Of course there was the problem that we didn’t know that many things in common. From the bit we’d played in the airport and in the hotel, I knew we only had a little overlap. But that was all right. This is how you learn new things.

We did a lot better in that spot. I was kind of surprised there wasn’t someone there already, but I would later learn there were so many places to play in this city that they weren’t all full all the time. Also the weather was in the mid-sixties, which some Sevillanos would consider too cold, so we were among the few out that day.

Another factor was a lot of them had gigs at night and didn’t come out until sunset at the earliest. But I didn’t know any of that yet.

And we played so freely with each other. We passed things back and forth. It was the opposite of the way Remo and I played with each other. Remo and I knew each other well. Orlando and I didn’t know each other at all and everything was new and different, and yet it wasn’t because it was still the guitar. More stuff I can’t put into words. Me, Orlando, guitars, music. Sound, music.

We played until it started to get dark, when the park emptied out and the snack stand closed. We had a much more respectable take by that point, and we sat and counted it on one of the stone benches.

“Is it enough?”

“Is enough,” he said, folding the bills and putting them the interior pocket of his jacket and sweeping the coins into a bandana.

He handed me the bandana and I tucked it into a pocket inside my guitar case.

“You good,” he said then.

I looked up from the case and he was giving me that open stare again, like he had when we’d first met in the coffee shop.

“Orlando,” I said. “Are you gay?”

“No,” he answered again, but gestured to me to follow him around the back of the snack stand. I carried both guitars.

Against the concrete wall in the dark he reached into my jeans and I wondered if maybe he had a sort of fetish for handjobs or what. The air was getting chilly, but I didn’t much care about that. What I did care about was getting deported or thrown in jail if the police here didn’t like gays, but when Orlando used his mouth, did I stop him? Hell no.

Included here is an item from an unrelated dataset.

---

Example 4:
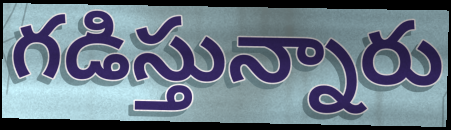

So it was that I had a streak of his come dried on my boot when we walked into the restaurant where we had been the night before. Orlando undertook some kind of a negotiation with the guy tending bar, who I was beginning to gather was more of a manager or an owner than merely a bartender. That’s how we ended up having a somewhat more modest supper there, with a lot less wine than the night before, and then I played a gig by myself in the courtyard in the back of the place. Which was really amusing, because although I played a tiny bit of spanish-style stuff, it was only a tiny bit, and the rest of the time I went through my usual repertoire of pop and rock. An American couple sat very near me and complained to one another, assuming that I couldn’t understand them, that they didn’t come all the way to Spain to hear Van Halen. Of course, they weren’t clueful enough to realize that “Spanish Fly” was also Van Halen, but whatever. No skin off my nose.

Anyway, that’s how I ended up playing two gigs in one day and got my dick sucked on my first full day in Spain.

(And today’s flamenco-influenced video, Lara y Reyes “El Turco”. It’s audio only because there don’t seem to be too many live videos of them. -d)


  • Joe Casadonte says:

    I can’t help but think of The Princess Bride, for some reason, every time Dion asks Orlando if he’s gay.

    “You keep using that word. I do not think it means what you think it means.”

    • ctan says:

      I think it’s funny that Daron has a comfort level using the word gay only with someone who doesn’t speak English.